> **EXTRACT TO READ**
—————


    They built themselves a really nice gun range in the basement of the new building we paid for, give themselves good salaries, rate anti-gun legislators as "A", and folks that are the real 2nd supporters as "B" (remember the Reid fiasco - we had to hold their feet AND hands to the fire to get them to withdraw support for him.) The museum is really nice, but if we stick with the NRA as our main representation, in the near future the only place we'll be able to see our guns is in their museum.

    There is a lot more, but I have come to the well-supported opinion that giving them money is actually detrimental to our gun rights. I am not alone in this, either. I tried to convince Larry Potterfield (Midway) to hold back the "Round-up" donations until they started to actually represent us again. He answered me once with the same "800 pond gorilla" argument several years back. When I wrote him again during the Reid fiasco, he never responded. Well, he's a businessman, probably afraid the diehard NRA types might stop buying from him. I buy what I can elsewhere now. Natchez, Wideners, Brownells, etc. When I do buy from Larry, I make certain the donation box is un-checked. But, that's just me.

—————

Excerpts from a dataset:
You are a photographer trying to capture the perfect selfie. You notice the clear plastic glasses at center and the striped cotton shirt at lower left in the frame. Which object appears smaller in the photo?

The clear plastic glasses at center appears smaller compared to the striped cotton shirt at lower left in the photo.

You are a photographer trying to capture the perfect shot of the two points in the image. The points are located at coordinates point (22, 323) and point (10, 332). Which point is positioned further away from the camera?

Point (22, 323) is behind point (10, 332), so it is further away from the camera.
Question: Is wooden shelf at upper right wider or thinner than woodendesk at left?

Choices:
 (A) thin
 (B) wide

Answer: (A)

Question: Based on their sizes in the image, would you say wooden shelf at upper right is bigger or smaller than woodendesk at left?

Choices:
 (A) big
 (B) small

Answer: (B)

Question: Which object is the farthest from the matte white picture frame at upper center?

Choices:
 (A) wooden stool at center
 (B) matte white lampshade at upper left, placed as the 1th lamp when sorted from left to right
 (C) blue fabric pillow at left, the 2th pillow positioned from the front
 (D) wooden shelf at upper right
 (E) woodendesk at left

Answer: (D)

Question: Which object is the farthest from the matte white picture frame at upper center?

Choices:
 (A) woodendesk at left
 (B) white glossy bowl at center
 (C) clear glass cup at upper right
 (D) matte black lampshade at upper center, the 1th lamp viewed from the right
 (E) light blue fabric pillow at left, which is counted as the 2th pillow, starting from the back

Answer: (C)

—————

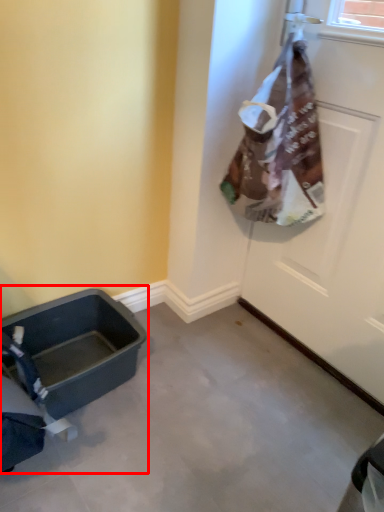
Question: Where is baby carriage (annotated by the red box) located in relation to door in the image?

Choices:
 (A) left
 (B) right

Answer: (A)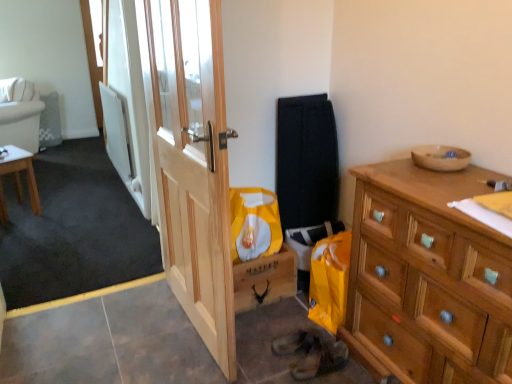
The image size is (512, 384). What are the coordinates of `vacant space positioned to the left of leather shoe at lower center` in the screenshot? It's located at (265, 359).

—————

> **WORK TO COMPLETE**
A. In the text about the NRA, copy the part that opens with the words containing "They built themselves" and closes with "in their museum.".
B. Put this sentence from the text about the NRA into Spanish: "I buy what I can elsewhere now."
Rely only on the text to do this work.

> **RESULTS OF THE TASKS**
A.
They built themselves a really nice gun range in the basement of the new building we paid for, give themselves good salaries, rate anti-gun legislators as "A", and folks that are the real 2nd supporters as "B" (remember the Reid fiasco - we had to hold their feet AND hands to the fire to get them to withdraw support for him.) The museum is really nice, but if we stick with the NRA as our main representation, in the near future the only place we'll be able to see our guns is in their museum.

B. Ahora compro lo que puedo en otros lugares.